デートの行き先
「…なんで待ち合わせすんの?」
これは今から1時間前のハルマの発言。
デートをするにあたって、待ち合わせをしようとモミジが言い出したのだ。
「…いやぁ、その…デート…だし?」
「関係ねぇよ」
「いやまぁ、その、恋人気分を味わおうかなと」
「そんなんで気分出るのか? 俺は別にどっちでもいいけど」
「じゃあ、1時間半後に白極堂の前ね!」
「とんだ嫌味を見せつける気かよお前は」
「はー…。ハルマくんとデートかぁ」
モミジは小さく息を吐くと、左の手のひらで自分の頬を打つ。こうでもしないと、顔が勝手ににやけてしまうから。
「ぅう…こんなんじゃほっぺた腫れちゃうよ…」
机においた小さな鏡を覗きこみながら、モミジは自分の顔を確認する。にやけてる。
「…もういいや。遅刻するのもヤだし、早めに出よう」
そう言うと、モミジは肩掛け鞄を持って部屋を出た。
「おー、今日はアホお一人様のご来店すか」
「ぶん殴っていい?」
モミジが白極堂に着くなり罵声を浴びせるのは、毎度お馴染みキョクヤくんである。
「カオキモいっすよ」
「二言目がそれ!? しかも女子に対して!?」
「絶妙ににやけてて」
「…自覚はあるから」
モミジはそう言うと、小さくためいきをつく。
「ま、なんかいいことあったんすかね、例えばどこぞのニートとデートとか?」
「…!? なんで知って…!!」
「あはは。まさか当たってるとはね。カマ掛けただけなんすけど」
「ちょっと!」
顔を赤くして抗議するモミジに、キョクヤはまぁまぁ、とおちつかせる仕草をする。
「うち武具屋なんでね。いるでしょ? 見た目で武具選ぶひと。
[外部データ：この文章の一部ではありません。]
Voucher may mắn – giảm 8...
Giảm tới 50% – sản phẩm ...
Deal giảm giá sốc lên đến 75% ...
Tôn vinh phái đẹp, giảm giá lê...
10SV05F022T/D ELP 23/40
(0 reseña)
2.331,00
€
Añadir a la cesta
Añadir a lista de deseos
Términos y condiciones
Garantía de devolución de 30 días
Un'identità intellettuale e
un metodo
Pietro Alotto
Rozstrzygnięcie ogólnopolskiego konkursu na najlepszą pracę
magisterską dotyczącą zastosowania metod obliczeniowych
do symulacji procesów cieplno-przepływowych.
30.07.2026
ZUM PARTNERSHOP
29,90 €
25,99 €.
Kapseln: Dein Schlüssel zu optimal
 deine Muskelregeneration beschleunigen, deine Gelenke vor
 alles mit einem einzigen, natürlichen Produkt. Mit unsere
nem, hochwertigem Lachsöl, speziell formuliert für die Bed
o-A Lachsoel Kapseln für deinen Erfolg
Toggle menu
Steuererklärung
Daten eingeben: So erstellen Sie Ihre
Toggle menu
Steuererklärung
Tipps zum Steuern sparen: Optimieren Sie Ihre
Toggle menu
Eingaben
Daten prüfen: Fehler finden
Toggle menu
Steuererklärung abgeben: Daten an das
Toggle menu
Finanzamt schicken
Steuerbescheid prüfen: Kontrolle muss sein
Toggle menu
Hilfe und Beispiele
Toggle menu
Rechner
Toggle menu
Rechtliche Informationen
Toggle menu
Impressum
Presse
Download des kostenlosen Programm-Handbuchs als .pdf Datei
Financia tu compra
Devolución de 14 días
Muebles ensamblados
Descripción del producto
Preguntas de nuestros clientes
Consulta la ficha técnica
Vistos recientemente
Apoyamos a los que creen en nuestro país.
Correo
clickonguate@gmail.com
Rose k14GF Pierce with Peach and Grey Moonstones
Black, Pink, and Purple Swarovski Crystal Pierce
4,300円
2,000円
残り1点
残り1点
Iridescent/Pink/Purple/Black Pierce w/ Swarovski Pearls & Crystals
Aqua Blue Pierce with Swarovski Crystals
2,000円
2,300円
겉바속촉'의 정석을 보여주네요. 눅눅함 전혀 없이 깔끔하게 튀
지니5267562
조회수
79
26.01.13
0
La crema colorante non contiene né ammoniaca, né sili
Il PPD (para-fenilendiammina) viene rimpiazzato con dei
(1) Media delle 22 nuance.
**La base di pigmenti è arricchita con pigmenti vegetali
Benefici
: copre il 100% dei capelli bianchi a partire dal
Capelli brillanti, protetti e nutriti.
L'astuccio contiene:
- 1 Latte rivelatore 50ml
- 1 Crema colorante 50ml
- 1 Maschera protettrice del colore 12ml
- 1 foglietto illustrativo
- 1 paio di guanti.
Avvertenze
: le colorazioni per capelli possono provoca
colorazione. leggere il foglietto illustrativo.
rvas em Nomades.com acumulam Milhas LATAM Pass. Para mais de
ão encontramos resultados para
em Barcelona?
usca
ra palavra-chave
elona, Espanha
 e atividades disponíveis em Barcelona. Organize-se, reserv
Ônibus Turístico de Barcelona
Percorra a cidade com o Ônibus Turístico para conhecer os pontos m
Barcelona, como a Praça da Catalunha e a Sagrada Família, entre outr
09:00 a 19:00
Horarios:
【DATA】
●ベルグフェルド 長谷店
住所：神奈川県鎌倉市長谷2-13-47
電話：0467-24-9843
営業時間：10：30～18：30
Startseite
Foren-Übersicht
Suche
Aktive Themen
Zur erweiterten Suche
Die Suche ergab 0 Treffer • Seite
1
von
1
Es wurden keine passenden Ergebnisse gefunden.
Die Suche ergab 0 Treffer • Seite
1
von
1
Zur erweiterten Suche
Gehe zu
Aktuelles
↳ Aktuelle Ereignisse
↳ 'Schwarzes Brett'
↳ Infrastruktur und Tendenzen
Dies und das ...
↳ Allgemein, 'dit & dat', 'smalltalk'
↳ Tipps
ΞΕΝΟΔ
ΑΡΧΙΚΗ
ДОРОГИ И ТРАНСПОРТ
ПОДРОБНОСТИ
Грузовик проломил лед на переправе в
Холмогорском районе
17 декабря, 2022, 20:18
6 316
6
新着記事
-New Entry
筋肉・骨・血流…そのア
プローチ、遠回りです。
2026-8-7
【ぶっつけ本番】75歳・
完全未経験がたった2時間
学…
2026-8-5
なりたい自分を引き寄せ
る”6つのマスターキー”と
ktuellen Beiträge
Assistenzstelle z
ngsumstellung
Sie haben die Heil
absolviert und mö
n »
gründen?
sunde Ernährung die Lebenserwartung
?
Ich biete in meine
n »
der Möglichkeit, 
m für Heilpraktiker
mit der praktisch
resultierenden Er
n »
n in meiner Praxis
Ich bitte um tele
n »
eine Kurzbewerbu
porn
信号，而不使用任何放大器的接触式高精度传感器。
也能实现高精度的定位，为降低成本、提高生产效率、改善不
そーゆーののお陰で、その人の服でこれからの予定がある程度わかるんすよ。まーあんたはもとからアホみたいに分かりやすいっすけどね」
「なにそれ」
モミジは頬を膨らませる。
「…っとまぁ、ここでナンパヤローが来るのがデート回の定番っすけどねぇ。…おっと、ちょうどいいチャラ男が来やがった」
キョクヤは顔に似合わず、ニヤリと笑う。
「…おお、なんか可愛い子いる」
チャラ男は、これまたちょうどよくモミジに反応する。小説っていいねぇ。全てがご都合主義。
「…えっと、今1人?」
「……チッ、もう少し攻めろよ」
キョクヤが超小さく舌打ちをする。お前はできるのかよ。
「んー、今はね」
「お、マジ!?」
「あと10分くらいかな、1人なのは」
「…へ?」
へ? じゃねぇ。理解をしろ。
「だーかーら、待ち合わせ中なの」
「いや、10分でもいいからさ、暇じゃ…」
「いやー、10分も早く着いちまった。モミジ居るかな」
スーパータイミング。さすがご都合主義。安定の主人公。
「10分もってなに、10分もって」
「いや、お前なら3時間くらい遅れてくるんじゃねぇかなって」
「さすがに3時間はないよ」
チャラ男をよそに、2人は談笑をはじめる。
「え、えー…待ち合わせの相手って、もしかしてコイツ?」
「…こいつら誰?」
「知らない人」
「そっか、じゃー気にしなくていいな」
「うん、じゃあどこ行く?」
「決めてねぇの!?」
チャラ男達が諦めて帰っていくのを尻目に、ハルマとモミジは行き先について話し始める。それにしても、こういうのってハルマが決めといた方がいいのでは…。いや、誘ったのはモミジだしなぁ。
まぁぐだぐだなのは変わらない2人だ。
「じゃあ…映画とかどう!?」
「映画なんてあるのか」
「うん」
「どんなのがあるんだ?」
「犬が生まれ変わりを繰り返して元の飼い主の所に帰る映画」
「どっかで聞いたなぁ!!!」
ハルマさんが転生する前の世界にもそんな映画があった気がする。気のせい…では無さそうだ。
「じゃあ…18禁ゲームが原作のアニメ映画!」
「それもう見た!!!」
だからどこかで聞いたことある。というか健全なところからのいきなりの振れ幅がすごい。
結局、行き先は決まらなかった。